WHAT TO WORK ON: In the records below, find the line containing "34: (504, 330)" and the line containing "55: (125, 210)"; please repeat exactly the lines from one to the other, both included, and nothing more.

SUPPLIED MATERIAL:
··········
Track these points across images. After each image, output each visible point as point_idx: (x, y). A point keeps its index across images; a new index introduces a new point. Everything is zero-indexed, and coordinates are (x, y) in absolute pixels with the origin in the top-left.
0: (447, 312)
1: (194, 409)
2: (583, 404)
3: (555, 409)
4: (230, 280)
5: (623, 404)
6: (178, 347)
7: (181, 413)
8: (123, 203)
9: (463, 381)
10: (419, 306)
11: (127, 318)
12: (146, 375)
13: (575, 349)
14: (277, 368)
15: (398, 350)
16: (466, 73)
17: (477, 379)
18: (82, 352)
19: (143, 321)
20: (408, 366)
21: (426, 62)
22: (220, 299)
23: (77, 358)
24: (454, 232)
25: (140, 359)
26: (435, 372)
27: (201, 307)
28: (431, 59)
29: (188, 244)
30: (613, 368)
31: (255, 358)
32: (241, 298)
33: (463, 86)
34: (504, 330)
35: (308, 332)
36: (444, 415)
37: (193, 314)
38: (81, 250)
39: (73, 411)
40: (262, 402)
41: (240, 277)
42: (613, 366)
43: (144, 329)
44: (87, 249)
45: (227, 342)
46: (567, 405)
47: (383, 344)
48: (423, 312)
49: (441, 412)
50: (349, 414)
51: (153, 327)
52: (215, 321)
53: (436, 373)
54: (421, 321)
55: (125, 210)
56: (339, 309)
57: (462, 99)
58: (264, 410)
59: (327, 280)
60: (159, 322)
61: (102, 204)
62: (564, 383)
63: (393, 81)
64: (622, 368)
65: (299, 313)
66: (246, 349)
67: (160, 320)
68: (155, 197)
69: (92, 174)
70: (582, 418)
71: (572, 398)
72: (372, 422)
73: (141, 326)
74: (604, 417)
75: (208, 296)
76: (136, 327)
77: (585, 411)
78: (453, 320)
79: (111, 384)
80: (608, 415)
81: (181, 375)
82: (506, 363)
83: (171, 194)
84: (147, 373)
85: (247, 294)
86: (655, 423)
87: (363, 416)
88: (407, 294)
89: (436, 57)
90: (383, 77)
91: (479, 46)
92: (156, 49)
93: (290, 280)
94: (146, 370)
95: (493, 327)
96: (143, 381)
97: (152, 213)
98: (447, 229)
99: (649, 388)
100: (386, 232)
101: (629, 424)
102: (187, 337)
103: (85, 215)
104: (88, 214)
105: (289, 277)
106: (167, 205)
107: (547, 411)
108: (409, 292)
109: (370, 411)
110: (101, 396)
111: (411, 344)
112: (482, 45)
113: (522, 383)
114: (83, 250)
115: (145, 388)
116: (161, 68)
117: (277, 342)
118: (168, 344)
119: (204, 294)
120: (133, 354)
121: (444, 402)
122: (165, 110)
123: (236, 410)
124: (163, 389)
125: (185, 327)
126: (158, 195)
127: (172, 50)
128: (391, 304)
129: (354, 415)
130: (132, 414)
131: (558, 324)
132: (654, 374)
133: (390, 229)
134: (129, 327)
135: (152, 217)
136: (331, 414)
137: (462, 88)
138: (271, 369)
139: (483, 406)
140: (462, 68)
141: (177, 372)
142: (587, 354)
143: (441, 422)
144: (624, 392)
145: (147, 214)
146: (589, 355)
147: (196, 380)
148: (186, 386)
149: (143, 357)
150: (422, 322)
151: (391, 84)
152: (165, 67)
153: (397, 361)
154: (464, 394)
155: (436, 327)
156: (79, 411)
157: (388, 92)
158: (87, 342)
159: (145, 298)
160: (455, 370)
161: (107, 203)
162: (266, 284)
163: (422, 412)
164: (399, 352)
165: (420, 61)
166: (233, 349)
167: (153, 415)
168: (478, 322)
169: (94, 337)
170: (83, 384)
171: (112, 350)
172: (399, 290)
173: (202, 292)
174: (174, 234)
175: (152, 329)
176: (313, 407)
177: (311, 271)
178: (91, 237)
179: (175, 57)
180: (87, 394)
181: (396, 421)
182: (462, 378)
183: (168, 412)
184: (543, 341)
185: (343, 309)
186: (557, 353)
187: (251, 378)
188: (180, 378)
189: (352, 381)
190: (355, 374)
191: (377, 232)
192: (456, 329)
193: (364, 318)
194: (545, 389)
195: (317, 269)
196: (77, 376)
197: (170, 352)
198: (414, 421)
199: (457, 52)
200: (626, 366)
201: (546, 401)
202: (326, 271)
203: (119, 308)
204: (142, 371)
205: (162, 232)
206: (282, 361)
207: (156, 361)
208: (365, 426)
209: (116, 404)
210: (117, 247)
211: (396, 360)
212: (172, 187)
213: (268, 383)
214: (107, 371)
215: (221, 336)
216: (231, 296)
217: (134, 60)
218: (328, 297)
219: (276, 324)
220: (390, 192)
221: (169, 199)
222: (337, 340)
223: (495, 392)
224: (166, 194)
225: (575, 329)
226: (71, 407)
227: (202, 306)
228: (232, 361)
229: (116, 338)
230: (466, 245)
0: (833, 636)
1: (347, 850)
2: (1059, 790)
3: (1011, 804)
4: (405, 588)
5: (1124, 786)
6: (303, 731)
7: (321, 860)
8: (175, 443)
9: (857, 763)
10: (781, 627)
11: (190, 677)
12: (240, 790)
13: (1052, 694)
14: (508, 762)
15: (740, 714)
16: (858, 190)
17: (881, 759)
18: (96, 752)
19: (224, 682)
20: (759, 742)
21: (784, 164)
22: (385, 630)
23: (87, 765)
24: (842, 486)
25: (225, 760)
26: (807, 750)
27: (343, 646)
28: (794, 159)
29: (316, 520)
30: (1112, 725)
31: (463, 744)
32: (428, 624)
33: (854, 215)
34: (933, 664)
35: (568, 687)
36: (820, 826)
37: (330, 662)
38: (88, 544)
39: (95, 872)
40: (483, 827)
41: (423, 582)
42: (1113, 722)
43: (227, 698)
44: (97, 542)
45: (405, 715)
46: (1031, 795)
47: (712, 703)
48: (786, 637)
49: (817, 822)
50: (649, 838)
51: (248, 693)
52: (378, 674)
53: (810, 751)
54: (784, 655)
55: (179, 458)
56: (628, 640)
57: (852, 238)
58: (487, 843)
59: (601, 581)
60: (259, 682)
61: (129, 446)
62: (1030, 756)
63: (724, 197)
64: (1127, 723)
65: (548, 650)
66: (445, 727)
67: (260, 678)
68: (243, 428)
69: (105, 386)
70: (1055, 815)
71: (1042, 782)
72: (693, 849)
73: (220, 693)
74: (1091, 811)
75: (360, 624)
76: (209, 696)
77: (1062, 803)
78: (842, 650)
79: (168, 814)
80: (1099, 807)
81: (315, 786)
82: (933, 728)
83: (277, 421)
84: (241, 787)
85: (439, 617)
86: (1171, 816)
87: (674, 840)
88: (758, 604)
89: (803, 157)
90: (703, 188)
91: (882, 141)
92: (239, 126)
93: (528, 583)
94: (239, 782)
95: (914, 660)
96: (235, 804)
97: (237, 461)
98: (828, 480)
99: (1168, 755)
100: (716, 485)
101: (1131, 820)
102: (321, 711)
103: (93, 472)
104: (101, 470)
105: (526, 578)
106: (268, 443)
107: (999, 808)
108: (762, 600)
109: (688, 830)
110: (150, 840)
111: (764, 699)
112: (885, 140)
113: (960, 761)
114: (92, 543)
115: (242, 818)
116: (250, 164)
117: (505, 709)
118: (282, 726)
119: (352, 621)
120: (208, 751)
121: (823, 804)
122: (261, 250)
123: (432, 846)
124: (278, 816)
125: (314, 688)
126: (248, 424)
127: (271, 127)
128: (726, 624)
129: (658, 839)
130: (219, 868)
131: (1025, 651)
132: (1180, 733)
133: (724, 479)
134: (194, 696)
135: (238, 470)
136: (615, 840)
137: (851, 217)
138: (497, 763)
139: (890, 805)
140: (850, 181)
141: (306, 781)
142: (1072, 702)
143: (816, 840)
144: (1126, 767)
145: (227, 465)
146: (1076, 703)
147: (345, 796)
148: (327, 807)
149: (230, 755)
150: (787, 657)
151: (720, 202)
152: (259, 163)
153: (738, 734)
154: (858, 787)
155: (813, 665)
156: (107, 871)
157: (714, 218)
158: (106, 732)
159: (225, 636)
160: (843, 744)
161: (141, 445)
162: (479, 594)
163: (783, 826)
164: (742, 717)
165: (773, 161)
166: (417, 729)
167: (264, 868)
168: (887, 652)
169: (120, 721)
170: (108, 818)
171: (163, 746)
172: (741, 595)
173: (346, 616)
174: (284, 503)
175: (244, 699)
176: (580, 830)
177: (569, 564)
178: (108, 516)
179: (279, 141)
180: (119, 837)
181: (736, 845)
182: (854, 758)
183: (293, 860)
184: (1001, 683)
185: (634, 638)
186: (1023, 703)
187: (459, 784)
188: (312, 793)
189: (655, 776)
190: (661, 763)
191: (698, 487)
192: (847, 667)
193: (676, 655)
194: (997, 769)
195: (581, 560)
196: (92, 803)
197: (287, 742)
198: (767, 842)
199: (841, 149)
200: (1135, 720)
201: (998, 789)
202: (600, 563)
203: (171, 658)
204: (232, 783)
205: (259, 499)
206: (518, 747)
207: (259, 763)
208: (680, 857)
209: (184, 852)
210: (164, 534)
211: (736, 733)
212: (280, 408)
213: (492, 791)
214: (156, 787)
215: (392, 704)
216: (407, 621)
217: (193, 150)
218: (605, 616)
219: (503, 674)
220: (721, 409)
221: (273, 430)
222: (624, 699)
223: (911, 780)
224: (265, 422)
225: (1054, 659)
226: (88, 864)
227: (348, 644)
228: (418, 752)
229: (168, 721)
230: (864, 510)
··········
EXERCISE OUTPUT:
34: (504, 330)
35: (308, 332)
36: (444, 415)
37: (193, 314)
38: (81, 250)
39: (73, 411)
40: (262, 402)
41: (240, 277)
42: (613, 366)
43: (144, 329)
44: (87, 249)
45: (227, 342)
46: (567, 405)
47: (383, 344)
48: (423, 312)
49: (441, 412)
50: (349, 414)
51: (153, 327)
52: (215, 321)
53: (436, 373)
54: (421, 321)
55: (125, 210)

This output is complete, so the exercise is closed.